Pennsylvania also has a proposal to expand the Educational Improvement Tax Credit, which allows businesses to lower their tax bills by donating money that goes to private school scholarships.

And legislators in both states are considering proposals that would let a majority of parents in low-performing schools petition to turn them into charter schools.

Observers and movement participants also cite the buzz created by three education documentaries: Waiting for "Superman," The Lottery, and The Cartel.

The films have been "extremely important in helping regular people frame how they are thinking" about change, said Derrell Bradford, director of Excellent Education for Everyone (E3), a pro-school-choice group in New Jersey, which is supporting the state's voucherlike bill.

Some critics, however, have said at least some the films unfairly demonize traditional schools and unionized teachers.

Spending on schools also is driving the call for change.

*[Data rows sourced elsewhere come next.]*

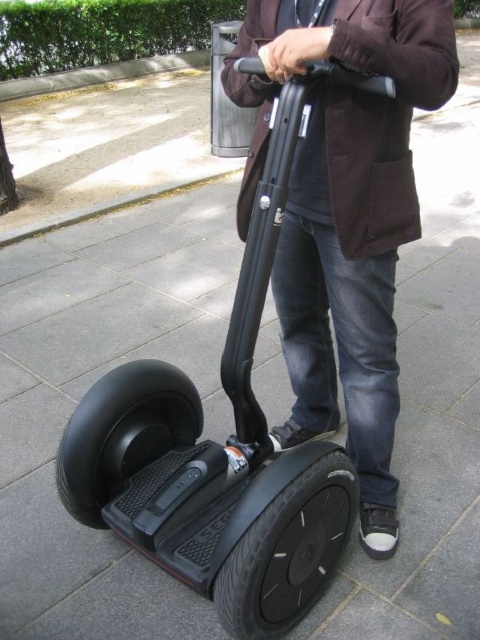
Question: Does dark brown leather jacket at center appear under black rubber scooter at center?

Choices:
 (A) no
 (B) yes

Answer: (A)

Question: Which object appears closest to the camera in this image?

Choices:
 (A) black rubber scooter at center
 (B) dark brown leather jacket at center

Answer: (B)

Question: Can you confirm if dark brown leather jacket at center is positioned to the right of black rubber scooter at center?

Choices:
 (A) yes
 (B) no

Answer: (A)

Question: Can you confirm if dark brown leather jacket at center is positioned to the left of black rubber scooter at center?

Choices:
 (A) yes
 (B) no

Answer: (B)

Question: Which of the following is the farthest from the observer?

Choices:
 (A) (244, 310)
 (B) (360, 10)

Answer: (A)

While some observers say aspects of the choice agenda are being used to undermine organized labor and create resentment of public employees, choice activists say people care about using money effectively.

"People are fed up," said Joe Williams, director of Democrats for Education Reform, which supports greater teacher accountability along the same lines as Christie.

Even where there is shared sentiment, people don't necessarily agree how to proceed.

In a survey released by the Pennsylvania School Boards Association, two in three residents said they did not support "taxpayer-funded" vouchers to send children to private schools. The association and its New Jersey counterpart oppose vouchers.

Charlotte Hummel, school board president and mother of two students in Delaware County's struggling William Penn School District, which has three schools on the state's lowest-performing list, said low-income districts like hers would struggle as long as local property taxes funded the bulk of education, leaving schools without enough money to do a good job.

"They've designed a system to fail, then they say, 'We will take out the most successful kids and write the other ones off,' " she said.

The William Penn School District gets about 44 percent of its funding from the state. Taking a significant portion of that money for vouchers would have a major impact, Hummel said.

"State funding is our lifeline. Taking it away would destroy our communities on a fast track," she said.

In New Jersey, State Sen. Shirley Turner (D., Mercer) sponsored the bill that is expanding the state interdistrict choice program, which lets students use their state aid to attend schools outside their home districts.

Turner said she supported choice within the public system, including charter schools in failing districts, but she cautioned against getting on the "choice bandwagon" and taking too much support from the schools that educate most of the children - "the ones left behind."

Choice advocates hear those arguments and stand by their efforts.

"We can save some while we work toward saving all, but saving none isn't more fair," E3's Bradford said.